On rare days off, inevitably, the distinction between work and leisure is sometimes blurred. My leisure interests are, of course, everything to do with the visual arts, as well as maintaining my continued love of music, not just early music, but also music of other times and places. One eclectic pursuit has been the music of Brian Eno, which itself has fed back into my work as a painter because it has directly inspired some of the more atmospheric paintings I’ve done, for example the series of paintings I’ve called ‘The Other Side’ (q.v.).
Life is too short to pack in everything that interests anyone with an open and curious mind; ‘curious’ in this instance meaning inquisitive, that is, not peculiar! Having said that, as far as I know I am the only person in the world who is a member of the actor’s union Equity, The Bagpipe Society and The Mastermind Club, so you may want to make a judgement about the definition of ‘curious’. Perhaps ‘eclectic’ would be a kinder and more accurate word.

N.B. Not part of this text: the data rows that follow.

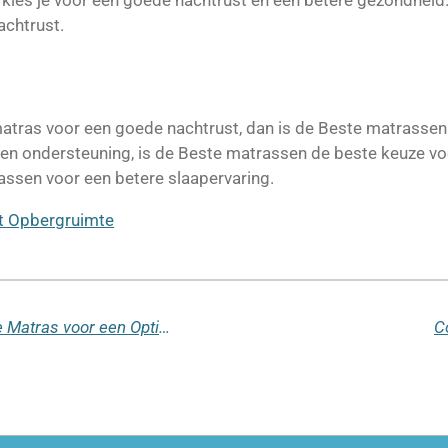
kies je voor een goede nachtrust en een betere gezondheid. I
chtrust.
matras voor een goede nachtrust, dan is de Beste matrassen 
en ondersteuning, is de Beste matrassen de beste keuze vo
rassen voor een betere slaapervaring.
t Opbergruimte
Matras 120x200 - Kies het Perfecte Matras voor een Optimaal Slaapcomfort
C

Finally, and seriously, there is so much out there to interest and inspire us all. Nothing is boring to those with wits and seeing eyes. Because of this fact I’d like to particularly thank all who have made me see and think about things in new ways, particularly all my talented and knowledgeable friends from whom I draw particular strength and who have helped or inspired me in different and unexpected ways. Bless you all.